The results obtained with an in-line automated system with UV-assisted acid persulfate digestion were about 5% biased low compared with manual digestion, mainly due to 90-95% recoveries for pyrophosphate and trimethylphosphate. Due to settling down of the particles in the test tube prior to injection, the method may also not be fit for analyzing samples with high levels of suspended sediments. Lambert and Maher found no significant differences between alkaline persulfate and nitric-sulfuric acid digestion. In a recent study, Dayton et al. confirmed that acid persulfate digestion is much more efficient than alkaline persulfate digestion, particularly for samples containing suspended sediments.

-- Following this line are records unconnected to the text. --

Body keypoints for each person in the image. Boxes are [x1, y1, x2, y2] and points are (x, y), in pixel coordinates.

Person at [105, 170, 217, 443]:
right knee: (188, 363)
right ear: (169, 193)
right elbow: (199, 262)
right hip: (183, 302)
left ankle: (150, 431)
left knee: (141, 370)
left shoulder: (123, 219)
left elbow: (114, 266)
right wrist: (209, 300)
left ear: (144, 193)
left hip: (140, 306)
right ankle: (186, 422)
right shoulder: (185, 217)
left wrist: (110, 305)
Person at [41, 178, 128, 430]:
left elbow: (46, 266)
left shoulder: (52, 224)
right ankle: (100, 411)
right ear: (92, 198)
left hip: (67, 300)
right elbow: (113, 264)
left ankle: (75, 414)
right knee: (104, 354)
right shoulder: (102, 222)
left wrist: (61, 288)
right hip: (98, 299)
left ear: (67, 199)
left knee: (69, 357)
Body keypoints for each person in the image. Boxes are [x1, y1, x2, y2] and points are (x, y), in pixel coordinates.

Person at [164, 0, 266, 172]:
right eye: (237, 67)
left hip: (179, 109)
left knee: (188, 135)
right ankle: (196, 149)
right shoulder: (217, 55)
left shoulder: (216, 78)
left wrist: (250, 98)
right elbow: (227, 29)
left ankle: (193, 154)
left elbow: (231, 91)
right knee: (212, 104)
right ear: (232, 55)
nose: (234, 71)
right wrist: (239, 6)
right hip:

The perchloric acid digestion was more efficient than acid persulfate digestion for water samples with high-suspended sediment levels, but it is labor intensive and requires special safety conditions. Using data provided by Standard Methods, the performance of five different digestion methods is summarized in Figure 2. Arsenate present at higher concentrations than phosphorus and suspended sediments in unfiltered digested solutions can interfere in the colorimetric measurement of orthophosphate. In samples with high levels of iron, phosphorus can be lost by precipitation.

Zhou and Struve found that neutralization and settling time after digestion affect the TP analysis results, especially for samples with very low TP levels even in the absence of visible sediments. For reduced variability in the interlaboratory studies, they also suggested the need for a standardized method providing digestion solution concentrations (H₂SO₄ and K₂S₂O₈) and detailed treatment procedures following the sample digestion until colorimetric analysis.